Following the Re-Reading of Spiegelhalter et al. (2002) by David at the RSS Annual Conference a few weeks ago, and my invited discussion there, I was asked to contribute a written discussion to Series B, a request obviously impossible to refuse!
The main issue with DIC is the question of its worth for Bayesian decision analysis (since I doubt there are many proponents of DIC outside the Bayesian community). The appeal of DIC is, I presume, to deliver a single summary per model under comparison and to allow therefore for a complete ranking of those models. I however object at the worth of simplicity for simplicity’s sake: models are complex (albeit less than reality) and their usages are complex as well. To consider that model A is to be preferred upon model B just because DIC(A)=1228 < DiC(B)=1237 is a mimicry of the complex mechanisms at play behind model choice, especially given the wealth of information provided by a Bayesian framework. (Non-Bayesian paradigms are more familiar with procedures based on a single estimator value.) And to abstain from accounting for the significance of the difference between DIC(A) and DIC(B) clearly makes matters worse.
This is not even discussing the stylised setting where one model is considered as “true” and where procedures are compared by their ability to recover the “truth”. David Spiegelhalter repeatedly mentioned during his talk that he was not interested in this. This stance brings another objection, though, namely that models can only be compared against their predictive abilities, which DIC seems unable to capture. Once again, what is needed is a multi-factor and all-encompassing criterion that evaluates the predictive models in terms of their recovery of some features of the phenomenon under study. Or of the process being conducted. (Even stooping down to a one-dimensional loss function that is supposed to summarise the purpose of the model comparison does not produce anything close to the DIC function.)

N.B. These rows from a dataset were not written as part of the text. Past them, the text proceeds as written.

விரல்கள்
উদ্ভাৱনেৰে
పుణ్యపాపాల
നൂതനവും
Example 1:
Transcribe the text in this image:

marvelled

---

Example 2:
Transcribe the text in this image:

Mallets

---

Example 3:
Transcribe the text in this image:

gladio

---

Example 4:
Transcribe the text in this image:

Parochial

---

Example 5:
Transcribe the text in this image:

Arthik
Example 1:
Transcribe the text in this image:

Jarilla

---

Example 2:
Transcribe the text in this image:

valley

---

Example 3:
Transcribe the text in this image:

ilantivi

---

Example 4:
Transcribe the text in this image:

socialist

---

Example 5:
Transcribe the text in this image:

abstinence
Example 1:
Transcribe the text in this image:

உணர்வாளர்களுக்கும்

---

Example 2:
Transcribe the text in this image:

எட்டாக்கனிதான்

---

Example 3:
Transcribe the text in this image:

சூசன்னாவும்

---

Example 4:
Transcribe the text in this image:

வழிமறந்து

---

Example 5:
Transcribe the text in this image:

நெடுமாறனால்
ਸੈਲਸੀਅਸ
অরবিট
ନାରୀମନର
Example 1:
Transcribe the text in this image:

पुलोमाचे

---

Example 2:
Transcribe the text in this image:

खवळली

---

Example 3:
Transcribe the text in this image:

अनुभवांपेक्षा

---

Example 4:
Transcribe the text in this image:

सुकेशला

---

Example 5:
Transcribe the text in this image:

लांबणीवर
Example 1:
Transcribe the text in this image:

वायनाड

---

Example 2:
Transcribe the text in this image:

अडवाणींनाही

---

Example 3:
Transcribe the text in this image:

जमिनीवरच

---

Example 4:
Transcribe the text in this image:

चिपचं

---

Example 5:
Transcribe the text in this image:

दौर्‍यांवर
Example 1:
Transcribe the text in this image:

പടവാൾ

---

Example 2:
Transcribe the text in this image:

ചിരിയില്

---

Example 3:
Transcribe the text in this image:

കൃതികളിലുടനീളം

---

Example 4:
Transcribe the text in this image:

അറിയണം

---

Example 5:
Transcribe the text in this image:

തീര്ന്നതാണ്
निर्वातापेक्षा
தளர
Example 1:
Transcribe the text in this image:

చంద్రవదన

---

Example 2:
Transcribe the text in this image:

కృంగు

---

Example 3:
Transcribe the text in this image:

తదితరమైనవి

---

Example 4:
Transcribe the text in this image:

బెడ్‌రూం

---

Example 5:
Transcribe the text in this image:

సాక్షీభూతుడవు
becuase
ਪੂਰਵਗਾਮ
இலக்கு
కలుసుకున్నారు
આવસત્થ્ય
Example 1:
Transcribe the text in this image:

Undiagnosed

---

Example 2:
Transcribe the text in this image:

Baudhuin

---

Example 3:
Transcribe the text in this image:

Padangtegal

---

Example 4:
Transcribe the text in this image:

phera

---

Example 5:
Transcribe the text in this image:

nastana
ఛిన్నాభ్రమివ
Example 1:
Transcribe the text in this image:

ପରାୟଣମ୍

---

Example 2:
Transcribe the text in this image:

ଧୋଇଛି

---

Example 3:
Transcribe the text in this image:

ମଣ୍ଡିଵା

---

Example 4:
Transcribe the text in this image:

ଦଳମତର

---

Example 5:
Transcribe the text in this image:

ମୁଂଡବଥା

Obviously, considering that asymptotic consistency is of no importance whatsoever (as repeated by David in Newcastle) avoids some embarrassing questions, except the one about the true purpose of statistical models and procedures. How can they be compared if no model is true and if accumulating data from a given model is not meaningful? How can simulation be conducted in such a barren landscape? I find it the more difficult to accept this minimalist attitude that models are truly used as if they were or could be true, at several stages in the process. It also prevents the study of the criterion under model misspecification, which would clearly be of interest.
Another point, already exposed in our 2006 Bayesian Analysis paper with Gilles Celeux, Florence Forbes, and Mike Titterington, is that there is no unique driving principle for constructing DICs. In that paper, we examined eight different and natural versions of DIC for mixture models, resulting in highly diverging values for DIC and the effective dimension of the parameter, I believe that such a lack of focus is bound to reappear in any multimodal setting and fear that the answer about (eight) different focus on what matters in the model is too cursory and lacks direction for the hapless practitioner.

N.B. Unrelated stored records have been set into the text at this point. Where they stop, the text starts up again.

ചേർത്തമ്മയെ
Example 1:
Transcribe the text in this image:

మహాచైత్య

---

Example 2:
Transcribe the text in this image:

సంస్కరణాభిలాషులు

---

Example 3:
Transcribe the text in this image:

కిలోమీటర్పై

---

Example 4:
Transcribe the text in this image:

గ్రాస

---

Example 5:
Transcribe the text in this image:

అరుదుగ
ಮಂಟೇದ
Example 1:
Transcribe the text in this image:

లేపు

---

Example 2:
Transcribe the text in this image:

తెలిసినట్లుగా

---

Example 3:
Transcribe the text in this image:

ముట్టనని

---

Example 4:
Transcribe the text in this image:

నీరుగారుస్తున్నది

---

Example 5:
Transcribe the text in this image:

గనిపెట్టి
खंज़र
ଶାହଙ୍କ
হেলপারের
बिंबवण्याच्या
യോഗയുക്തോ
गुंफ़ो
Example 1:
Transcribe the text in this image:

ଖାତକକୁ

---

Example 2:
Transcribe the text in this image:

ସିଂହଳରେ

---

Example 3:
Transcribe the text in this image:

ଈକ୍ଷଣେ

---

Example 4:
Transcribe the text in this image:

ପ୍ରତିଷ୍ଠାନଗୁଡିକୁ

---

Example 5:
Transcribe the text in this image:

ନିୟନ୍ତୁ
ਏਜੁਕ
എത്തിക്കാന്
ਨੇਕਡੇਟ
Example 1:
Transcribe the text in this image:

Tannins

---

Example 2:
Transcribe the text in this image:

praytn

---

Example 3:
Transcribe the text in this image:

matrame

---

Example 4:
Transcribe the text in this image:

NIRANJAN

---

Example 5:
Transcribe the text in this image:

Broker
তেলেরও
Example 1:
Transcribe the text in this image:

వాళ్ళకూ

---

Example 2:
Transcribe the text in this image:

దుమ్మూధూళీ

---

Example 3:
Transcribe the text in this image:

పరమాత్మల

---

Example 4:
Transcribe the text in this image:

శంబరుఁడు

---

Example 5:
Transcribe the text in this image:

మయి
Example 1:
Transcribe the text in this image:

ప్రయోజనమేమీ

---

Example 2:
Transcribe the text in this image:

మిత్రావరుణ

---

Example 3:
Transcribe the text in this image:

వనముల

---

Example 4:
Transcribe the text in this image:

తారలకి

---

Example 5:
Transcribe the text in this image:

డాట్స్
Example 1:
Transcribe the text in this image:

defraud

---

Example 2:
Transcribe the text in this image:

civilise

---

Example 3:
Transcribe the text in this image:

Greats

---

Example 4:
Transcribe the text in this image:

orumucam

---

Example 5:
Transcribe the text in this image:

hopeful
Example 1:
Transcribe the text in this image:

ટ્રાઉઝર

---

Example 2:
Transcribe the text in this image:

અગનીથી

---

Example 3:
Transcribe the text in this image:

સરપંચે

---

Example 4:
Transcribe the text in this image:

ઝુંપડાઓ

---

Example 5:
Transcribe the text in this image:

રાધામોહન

My final remark about DIC is that it shares very much the same perspective as Murray Aitkin’s integrated likelihood, Both Aitkin (1991, 2009) and Spiegelhalter et al. (2002) consider a posterior distribution on the likelihood function, taken as a function of the parameter but omitting the delicate fact that it also depends on the observable and hence does not exist a priori. We wrote a detailed review of Aitkin’s (2009) book, where most of the criticisms equally apply to DIC, and I will not repeat them here, except for pointing out that it escapes the Bayesian framework (and thus requires even more its own justifications).